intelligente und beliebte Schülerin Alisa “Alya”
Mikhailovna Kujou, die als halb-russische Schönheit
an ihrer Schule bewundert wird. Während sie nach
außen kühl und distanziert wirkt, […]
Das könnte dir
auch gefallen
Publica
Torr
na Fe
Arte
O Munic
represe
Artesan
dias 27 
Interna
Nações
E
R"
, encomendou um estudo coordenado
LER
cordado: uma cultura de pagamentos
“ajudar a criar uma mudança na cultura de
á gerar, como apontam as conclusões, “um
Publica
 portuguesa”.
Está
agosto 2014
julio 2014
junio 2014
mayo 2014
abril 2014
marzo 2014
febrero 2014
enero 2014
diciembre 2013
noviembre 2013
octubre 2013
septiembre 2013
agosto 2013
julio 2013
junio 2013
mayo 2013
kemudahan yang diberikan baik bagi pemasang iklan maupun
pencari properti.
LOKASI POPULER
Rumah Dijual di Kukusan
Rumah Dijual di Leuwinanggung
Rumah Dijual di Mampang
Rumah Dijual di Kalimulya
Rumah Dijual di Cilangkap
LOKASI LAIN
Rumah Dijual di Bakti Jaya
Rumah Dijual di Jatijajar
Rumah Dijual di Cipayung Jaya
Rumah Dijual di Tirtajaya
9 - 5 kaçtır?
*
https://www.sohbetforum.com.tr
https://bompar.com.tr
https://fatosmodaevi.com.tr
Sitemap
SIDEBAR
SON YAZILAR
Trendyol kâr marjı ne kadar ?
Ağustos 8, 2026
* * *
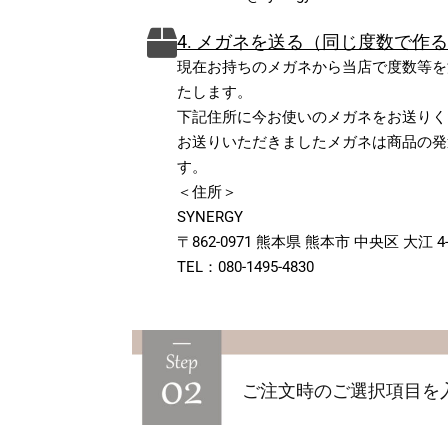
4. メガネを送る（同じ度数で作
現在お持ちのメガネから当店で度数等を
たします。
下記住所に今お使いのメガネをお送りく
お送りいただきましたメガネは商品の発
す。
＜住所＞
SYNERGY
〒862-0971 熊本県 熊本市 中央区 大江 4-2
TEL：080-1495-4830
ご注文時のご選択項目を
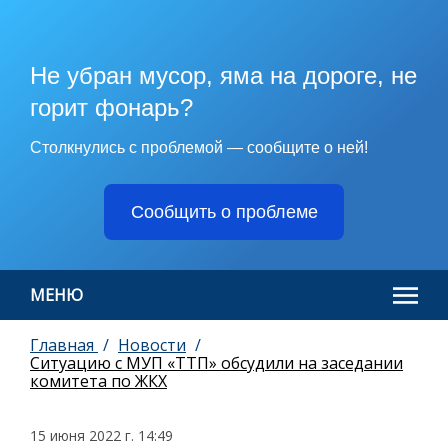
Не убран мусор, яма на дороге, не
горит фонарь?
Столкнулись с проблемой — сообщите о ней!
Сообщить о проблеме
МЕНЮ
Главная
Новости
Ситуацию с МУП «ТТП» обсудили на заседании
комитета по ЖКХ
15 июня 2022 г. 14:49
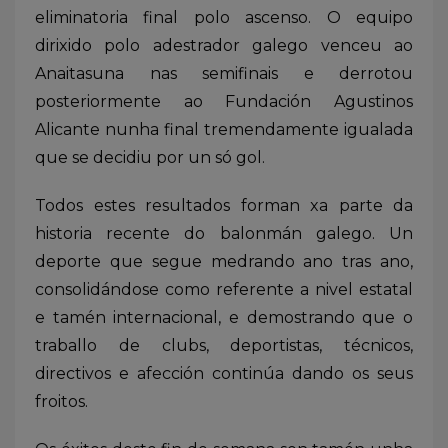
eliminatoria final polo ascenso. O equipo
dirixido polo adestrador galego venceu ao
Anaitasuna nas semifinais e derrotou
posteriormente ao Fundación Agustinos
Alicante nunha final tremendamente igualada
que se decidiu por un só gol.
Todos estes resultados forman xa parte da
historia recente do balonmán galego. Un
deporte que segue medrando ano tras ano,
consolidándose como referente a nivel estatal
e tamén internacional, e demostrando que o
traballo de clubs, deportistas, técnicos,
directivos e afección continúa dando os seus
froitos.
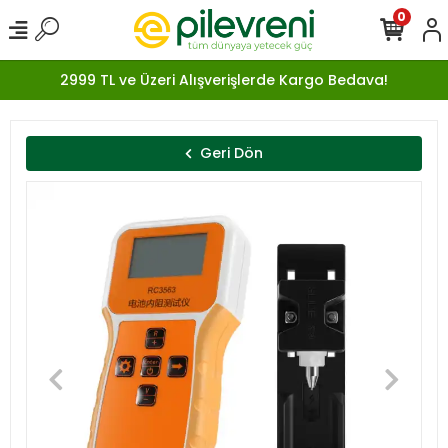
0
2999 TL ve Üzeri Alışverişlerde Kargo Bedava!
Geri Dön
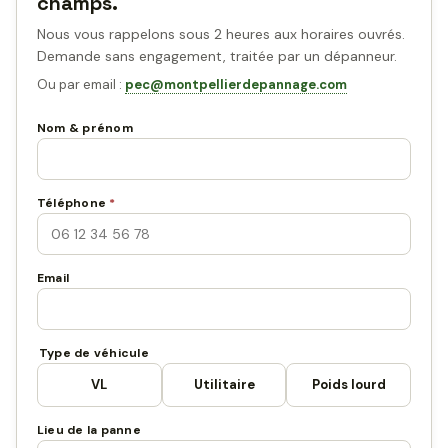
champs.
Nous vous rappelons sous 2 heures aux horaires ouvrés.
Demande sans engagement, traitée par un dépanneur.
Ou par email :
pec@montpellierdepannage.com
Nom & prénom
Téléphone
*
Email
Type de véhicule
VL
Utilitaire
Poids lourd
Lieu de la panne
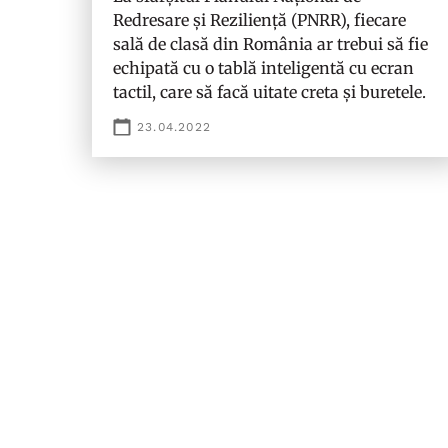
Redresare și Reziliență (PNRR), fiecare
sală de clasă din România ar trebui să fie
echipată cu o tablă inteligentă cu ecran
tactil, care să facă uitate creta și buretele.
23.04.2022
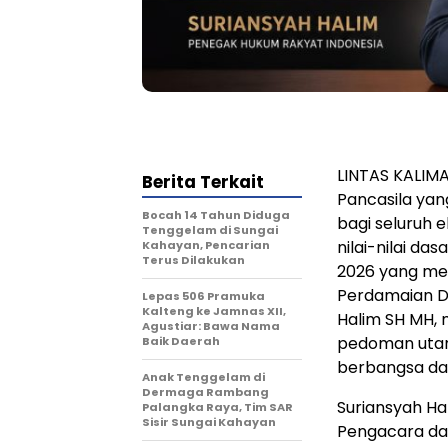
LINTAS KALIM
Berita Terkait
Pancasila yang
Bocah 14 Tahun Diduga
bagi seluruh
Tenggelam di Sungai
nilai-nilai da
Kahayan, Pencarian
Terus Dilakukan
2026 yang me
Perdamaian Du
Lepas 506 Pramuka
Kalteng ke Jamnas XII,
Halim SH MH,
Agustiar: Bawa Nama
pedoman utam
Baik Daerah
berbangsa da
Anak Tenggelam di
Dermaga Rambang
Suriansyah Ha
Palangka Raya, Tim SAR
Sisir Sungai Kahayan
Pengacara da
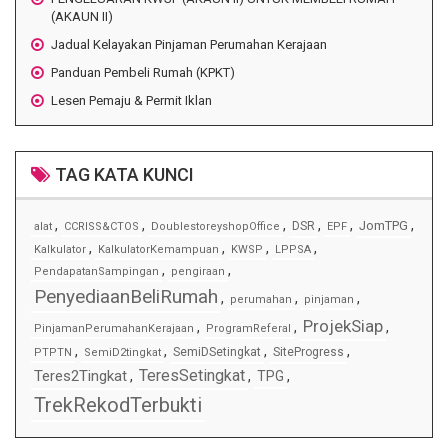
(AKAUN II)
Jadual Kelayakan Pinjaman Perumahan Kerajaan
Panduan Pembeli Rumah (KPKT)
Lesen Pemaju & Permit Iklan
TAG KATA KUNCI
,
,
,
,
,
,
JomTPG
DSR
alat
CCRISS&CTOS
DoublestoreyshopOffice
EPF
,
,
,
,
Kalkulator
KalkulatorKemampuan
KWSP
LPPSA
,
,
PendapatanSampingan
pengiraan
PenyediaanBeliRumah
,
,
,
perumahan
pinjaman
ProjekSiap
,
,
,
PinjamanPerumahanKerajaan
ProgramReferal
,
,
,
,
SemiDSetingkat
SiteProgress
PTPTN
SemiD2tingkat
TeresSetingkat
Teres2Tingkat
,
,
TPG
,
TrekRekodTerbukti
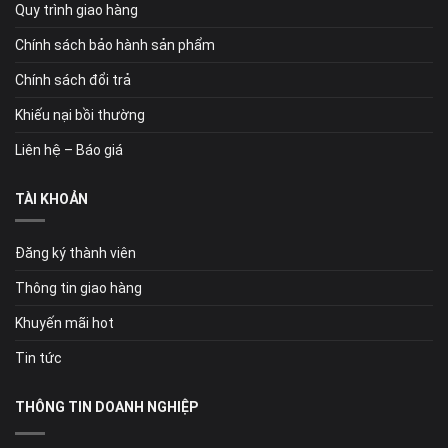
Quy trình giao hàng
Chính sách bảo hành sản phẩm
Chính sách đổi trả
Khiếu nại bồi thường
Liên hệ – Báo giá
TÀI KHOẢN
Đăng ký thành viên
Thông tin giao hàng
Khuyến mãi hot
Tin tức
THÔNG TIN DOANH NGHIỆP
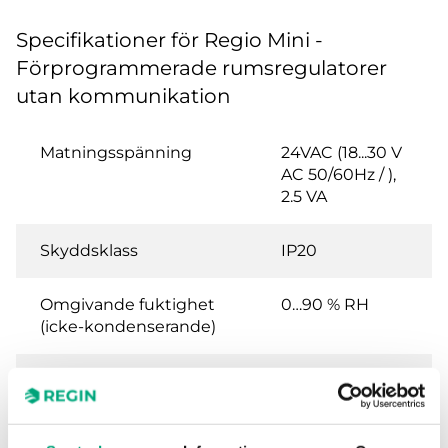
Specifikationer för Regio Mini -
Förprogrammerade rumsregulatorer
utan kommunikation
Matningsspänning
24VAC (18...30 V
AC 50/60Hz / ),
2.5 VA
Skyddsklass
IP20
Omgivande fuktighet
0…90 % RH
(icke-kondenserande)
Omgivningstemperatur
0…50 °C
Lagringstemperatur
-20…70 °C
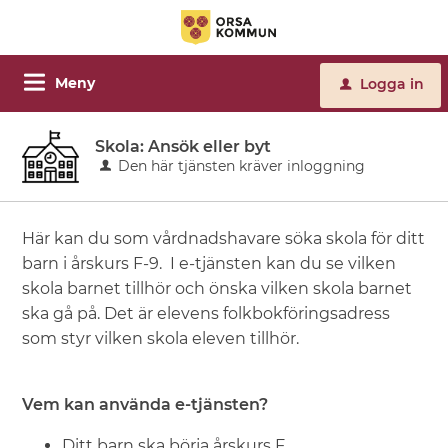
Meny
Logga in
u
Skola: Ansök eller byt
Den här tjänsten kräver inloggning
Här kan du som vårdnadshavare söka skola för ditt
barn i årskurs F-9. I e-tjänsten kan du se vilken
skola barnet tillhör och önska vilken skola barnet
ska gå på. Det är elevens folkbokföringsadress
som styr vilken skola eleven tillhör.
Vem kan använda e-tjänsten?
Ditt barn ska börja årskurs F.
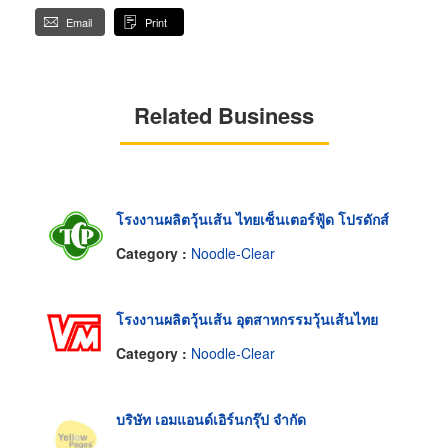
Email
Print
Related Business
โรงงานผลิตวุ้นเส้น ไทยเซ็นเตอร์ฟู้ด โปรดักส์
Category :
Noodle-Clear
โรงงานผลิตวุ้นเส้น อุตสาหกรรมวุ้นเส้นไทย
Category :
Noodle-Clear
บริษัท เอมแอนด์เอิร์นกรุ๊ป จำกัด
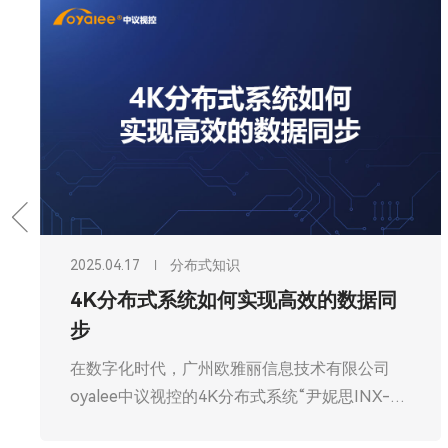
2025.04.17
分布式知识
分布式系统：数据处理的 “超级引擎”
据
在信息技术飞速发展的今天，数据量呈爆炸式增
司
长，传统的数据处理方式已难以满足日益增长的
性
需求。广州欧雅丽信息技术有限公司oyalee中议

▸ **Work order**
Reproduce the item text above word for word, starting at the line that contains "intelligente und beliebte" and ending at the line that contains "Ağustos 8, 2026", with both of those lines included.

▸ **Exercise answer**
intelligente und beliebte Schülerin Alisa “Alya”
Mikhailovna Kujou, die als halb-russische Schönheit
an ihrer Schule bewundert wird. Während sie nach
außen kühl und distanziert wirkt, […]
Das könnte dir
auch gefallen
Publica
Torr
na Fe
Arte
O Munic
represe
Artesan
dias 27 
Interna
Nações
E
R"
, encomendou um estudo coordenado
LER
cordado: uma cultura de pagamentos
“ajudar a criar uma mudança na cultura de
á gerar, como apontam as conclusões, “um
Publica
 portuguesa”.
Está
agosto 2014
julio 2014
junio 2014
mayo 2014
abril 2014
marzo 2014
febrero 2014
enero 2014
diciembre 2013
noviembre 2013
octubre 2013
septiembre 2013
agosto 2013
julio 2013
junio 2013
mayo 2013
kemudahan yang diberikan baik bagi pemasang iklan maupun
pencari properti.
LOKASI POPULER
Rumah Dijual di Kukusan
Rumah Dijual di Leuwinanggung
Rumah Dijual di Mampang
Rumah Dijual di Kalimulya
Rumah Dijual di Cilangkap
LOKASI LAIN
Rumah Dijual di Bakti Jaya
Rumah Dijual di Jatijajar
Rumah Dijual di Cipayung Jaya
Rumah Dijual di Tirtajaya
9 - 5 kaçtır?
*
https://www.sohbetforum.com.tr
https://bompar.com.tr
https://fatosmodaevi.com.tr
Sitemap
SIDEBAR
SON YAZILAR
Trendyol kâr marjı ne kadar ?
Ağustos 8, 2026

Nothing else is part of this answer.